Quando le penne si mettono a parlare
La mia vita, all’inizio, non è stata molto emozionante. Me ne stavo lì in negozio, diritto e serio tra i miei compagni, in attesa che qualcuno si decidesse ad acquistarmi.
Certo, quando un cliente entrava, puntando l’indice verso il nostro scaffale, erano dei begli spaventi: capitare in mano a quel bambino cicciotto con gli occhiali e le lentiggini, ad esempio, significava finire nella spazzatura nel giro di pochi giorni!
Quando la vidi arrivare, la mia padrona intendo, non mi sembrò una persona molto raccomandabile: parcheggiò (si fa per dire) la sua automobile tutta storta, col muso contro il cassonetto , poi accese le quattro frecce e saltò giù dalla macchina come se fosse inseguita da un branco di leoni affamati.

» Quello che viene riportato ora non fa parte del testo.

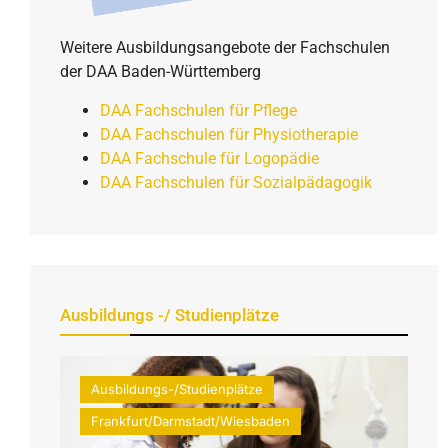
Weitere Ausbildungsangebote der Fachschulen
der DAA Baden-Württemberg
DAA Fachschulen für Pflege
DAA Fachschulen für Physiotherapie
DAA Fachschule für Logopädie
DAA Fachschulen für Sozialpädagogik
Ausbildungs -/ Studienplätze
Ausbildungs-/Studienplätze
Frankfurt/Darmstadt/Wiesbaden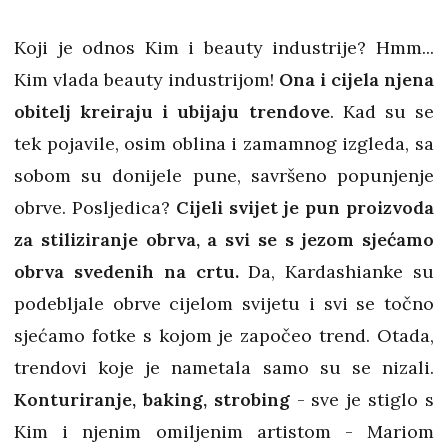
Koji je odnos Kim i beauty industrije? Hmm...
Kim vlada beauty industrijom!
Ona i cijela njena
obitelj kreiraju i ubijaju trendove
. Kad su se
tek pojavile, osim oblina i zamamnog izgleda, sa
sobom su donijele pune, savršeno popunjenje
obrve. Posljedica?
Cijeli svijet je pun proizvoda
za stiliziranje obrva, a svi se s jezom sjećamo
obrva svedenih na crtu.
Da, Kardashianke su
podebljale obrve cijelom svijetu i svi se točno
sjećamo fotke s kojom je započeo trend. Otada,
trendovi koje je nametala samo su se nizali.
Konturiranje, baking, strobing
- sve je stiglo s
Kim i njenim omiljenim artistom - Mariom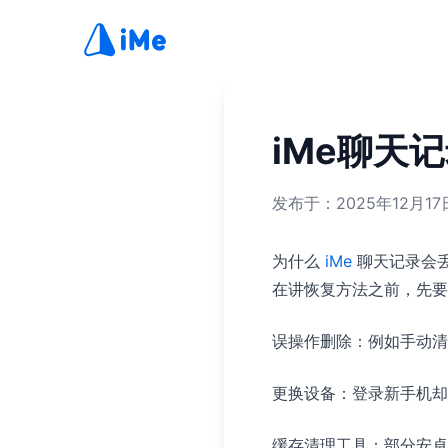
iMe聊天
发布于：2025年12月17日
为什么
iMe
聊天记录会
在讲恢复方法之前，先要
误操作删除：例如手动
更换设备：登录新手机却
缓存清理工具：部分安卓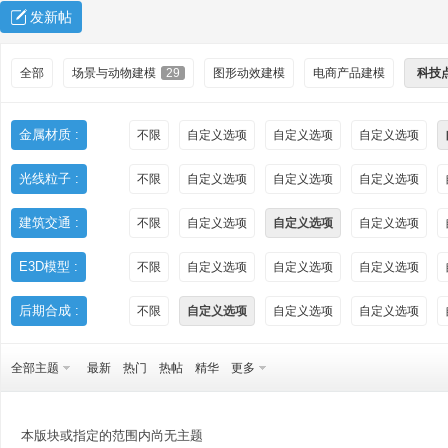
发新帖
全部
场景与动物建模
29
图形动效建模
电商产品建模
科技
金属材质 :
不限
自定义选项
自定义选项
自定义选项
光线粒子 :
不限
自定义选项
自定义选项
自定义选项
秀
建筑交通 :
不限
自定义选项
自定义选项
自定义选项
E3D模型 :
不限
自定义选项
自定义选项
自定义选项
后期合成 :
不限
自定义选项
自定义选项
自定义选项
全部主题
最新
热门
热帖
精华
更多
方
本版块或指定的范围内尚无主题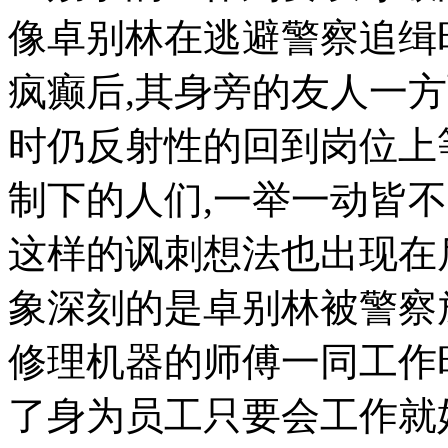
像卓别林在逃避警察追缉
疯癫后,其身旁的友人一
时仍反射性的回到岗位上
制下的人们,一举一动皆不
这样的讽刺想法也出现在
象深刻的是卓别林被警察
修理机器的师傅一同工作
了身为员工只要会工作就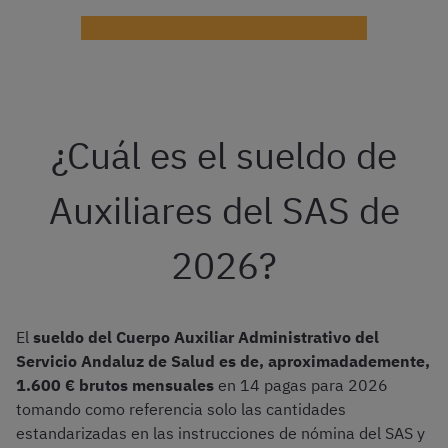
¡Haz test gratis de Auxiliares del SAS!
¿Cuál es el sueldo de
Auxiliares del SAS de
2026?
El
sueldo del Cuerpo Auxiliar Administrativo del
Servicio Andaluz de Salud es de, aproximadademente,
1.600 € brutos mensuales
en 14 pagas para 2026
tomando como referencia solo las cantidades
estandarizadas en las instrucciones de nómina del SAS y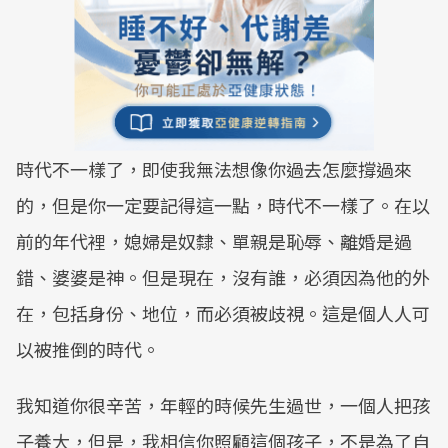
時代不一樣了，即使我無法想像你過去怎麼撐過來
的，但是你一定要記得這一點，時代不一樣了。在以
前的年代裡，媳婦是奴隸、單親是恥辱、離婚是過
錯、婆婆是神。但是現在，沒有誰，必須因為他的外
在，包括身份、地位，而必須被歧視。這是個人人可
以被推倒的時代。
我知道你很辛苦，年輕的時候先生過世，一個人把孩
子養大，但是，我相信你照顧這個孩子，不是為了自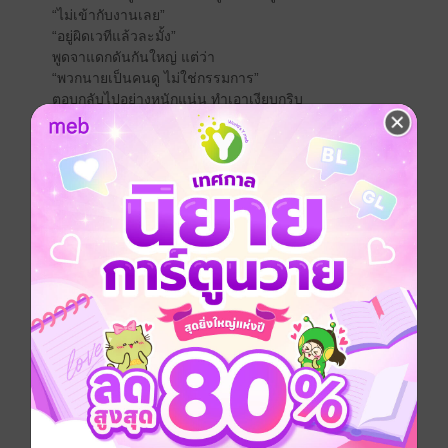
“ไม่เข้ากับงานเลย”
“อยู่ผิดเวทีแล้วละมั้ง”
พูดจาแดกดันกันใหญ่ แต่ว่า
“พวกนายเป็นคนดู ไม่ใช่กรรมการ”
ตอบกลับไปอย่างหนักแน่น ทำเอาเงียบกริบ
ความเร็วลมสูงสุดในคำพูด ซึ่งทำให้อีกฝ่ายเข้าใกล้ไม่ได้
อยากเอาอย่างจัง
ร้านทรีเซเว่นสาขาถนนเลียบวัด ดินแดนลึกลับยุคปัจจุบัน
ที่มีคนเพี้ยนๆ มารวมตัวกัน แต่ก็ยังอุตส่าห์อยู่มาได้
แต่การหางานทำก็ยังไม่คืบหน้าเหมือนเดิม มัตสึโคมะคุง
คับขันหนัก!!
เล่ม 10 ก็ยังคงน่าตื่นเต้น!!"
การ์ตูนญี่ปุ่น
ตลก
สไลซ์ออฟไลฟ์
ปรัชญา
หนังสือแปล
ซีรีส์
พ่อปรัชญา ฮาหน้าตาย
ประเภทไฟล์
pdf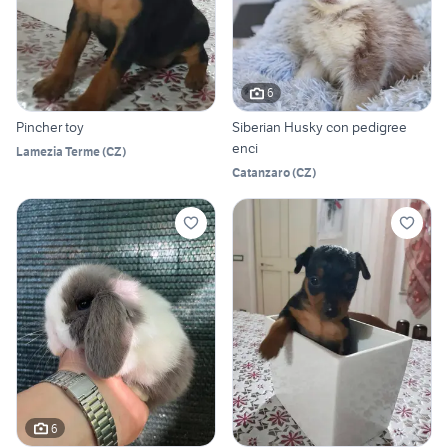
6
Pincher toy
Siberian Husky con pedigree
enci
Lamezia Terme
(
CZ
)
Catanzaro
(
CZ
)
6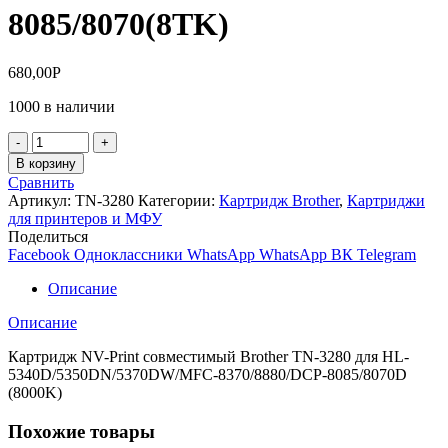
8085/8070(8TK)
680,00
Р
1000 в наличии
Количество
товара
В корзину
Картридж
Сравнить
NV-
Артикул:
TN-3280
Категории:
Картридж Brother
,
Картриджи
Print
для принтеров и МФУ
Brother
Поделиться
TN-
Facebook
Одноклассники
WhatsApp
WhatsApp
ВК
Telegram
3280
для
Описание
HL-
5340D/5350DN/5370DW/MFC-
Описание
8370/8880/DCP-
8085/8070(8TK)
Картридж NV-Print совместимый Brother TN-3280 для HL-
5340D/5350DN/5370DW/MFC-8370/8880/DCP-8085/8070D
(8000K)
Похожие товары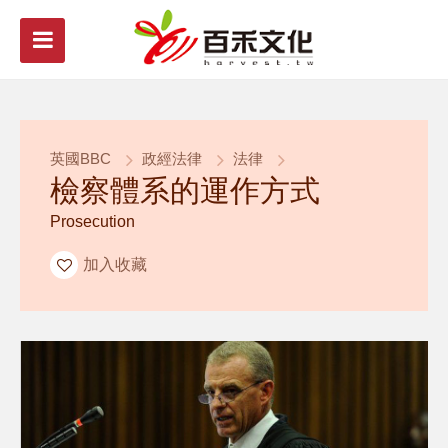
英國BBC
政經法律
法律
檢察體系的運作方式
Prosecution
加入收藏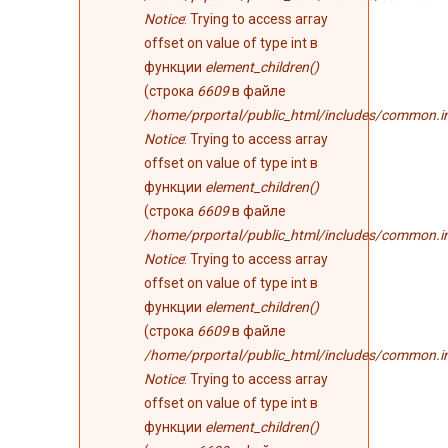
Notice
: Trying to access array
offset on value of type int в
функции
element_children()
(строка
6609
в файле
/home/prportal/public_html/includes/common.i
Notice
: Trying to access array
offset on value of type int в
функции
element_children()
(строка
6609
в файле
/home/prportal/public_html/includes/common.i
Notice
: Trying to access array
offset on value of type int в
функции
element_children()
(строка
6609
в файле
/home/prportal/public_html/includes/common.i
Notice
: Trying to access array
offset on value of type int в
функции
element_children()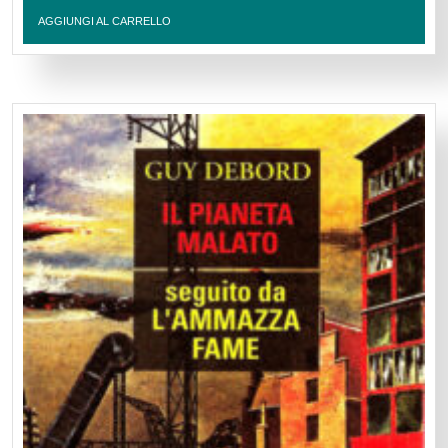
AGGIUNGI AL CARRELLO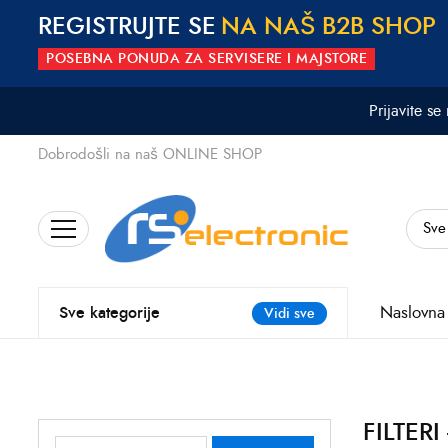
REGISTRUJTE SE
N
A
N
A
Š
B
2
B
S
H
O
P
POSEBNA PONUDA ZA SERVISERE I MAJSTORE
Prijavite se
Dobrodošli na naš ONLINE SHOP
Search
for:
Naslovna
Sve kategorije
Vidi sve
FILTERI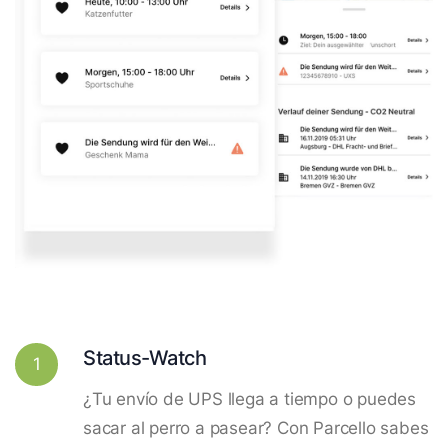
Status-Watch
1
¿Tu envío de UPS llega a tiempo o puedes
sacar al perro a pasear? Con Parcello sabes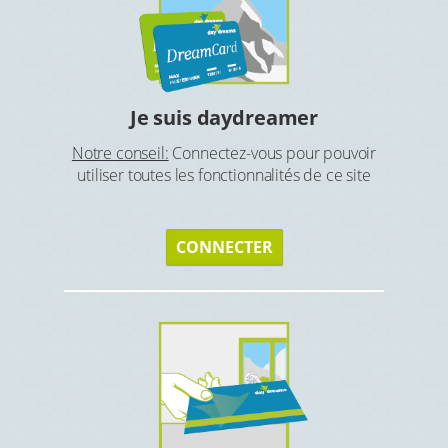
er
Trou
re petit
Recher
Je suis daydreamer
l
Notre conseil:
Connectez-vous pour pouvoir
utiliser toutes les fonctionnalités de ce site
CONNECTER
 deux
Pr
reamCard
Profi
hôtel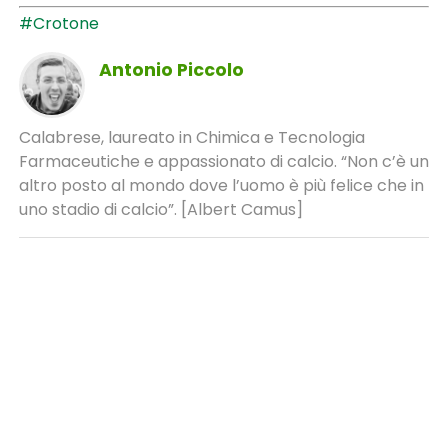
#Crotone
Antonio Piccolo
Calabrese, laureato in Chimica e Tecnologia
Farmaceutiche e appassionato di calcio. “Non c’è un
altro posto al mondo dove l’uomo è più felice che in
uno stadio di calcio”. [Albert Camus]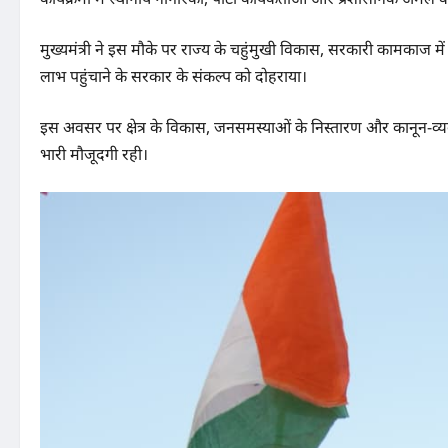
​मुख्यमंत्री ने इस मौके पर राज्य के चहुंमुखी विकास, सरकारी कामकाज 
लाभ पहुंचाने के सरकार के संकल्प को दोहराया।
इस अवसर पर क्षेत्र के विकास, जनसमस्याओं के निस्तारण और कानून-व्यवस
भारी मौजूदगी रही।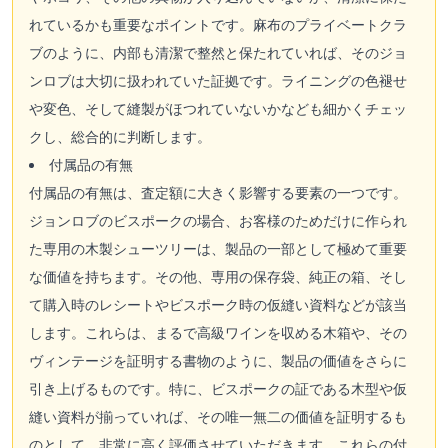
れているかも重要なポイントです。麻布のプライベートクラ
ブのように、内部も清潔で整然と保たれていれば、そのジョ
ンロブは大切に扱われていた証拠です。ライニングの色褪せ
や変色、そして縫製がほつれていないかなども細かくチェッ
クし、総合的に判断します。
付属品の有無
付属品の有無は、査定額に大きく影響する要素の一つです。
ジョンロブのビスポークの場合、お客様のためだけに作られ
た専用の木製シューツリーは、製品の一部として極めて重要
な価値を持ちます。その他、専用の保存袋、純正の箱、そし
て購入時のレシートやビスポーク時の仮縫い資料などが該当
します。これらは、まるで高級ワインを収める木箱や、その
ヴィンテージを証明する書物のように、製品の価値をさらに
引き上げるものです。特に、ビスポークの証である木型や仮
縫い資料が揃っていれば、その唯一無二の価値を証明するも
のとして、非常に高く評価させていただきます。これらの付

“Non ci voglio andare, a casa di quella sclerata!” dicevo tra me, ma lei inesorabile indicava il portamatite:
“Uno di quei pennarelli sottili… nero, misura 0,1”.
Ero io. Inutile farsi illusioni: i rossi, i blu e i neri 0,2 e 0,05 tiravano un sospiro di sollievo, mentre il cartolaio mi posava sul bancone.